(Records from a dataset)
>>
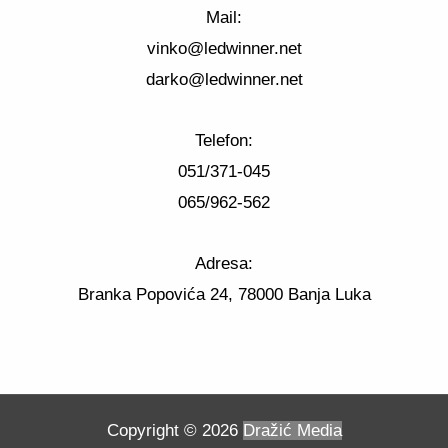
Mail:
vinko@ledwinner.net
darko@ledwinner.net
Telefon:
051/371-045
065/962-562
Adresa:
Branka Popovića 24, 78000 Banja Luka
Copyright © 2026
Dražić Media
<<
→ **Exercise**: Rewrite the lines above as a numbered list, omitting any blank lines and leaving the pictures out.

→ **Response area**:
1. Mail:
2. vinko@ledwinner.net
3. darko@ledwinner.net
4. Telefon:
5. 051/371-045
6. 065/962-562
7. Adresa:
8. Branka Popovića 24, 78000 Banja Luka
9. Copyright © 2026
10. Dražić Media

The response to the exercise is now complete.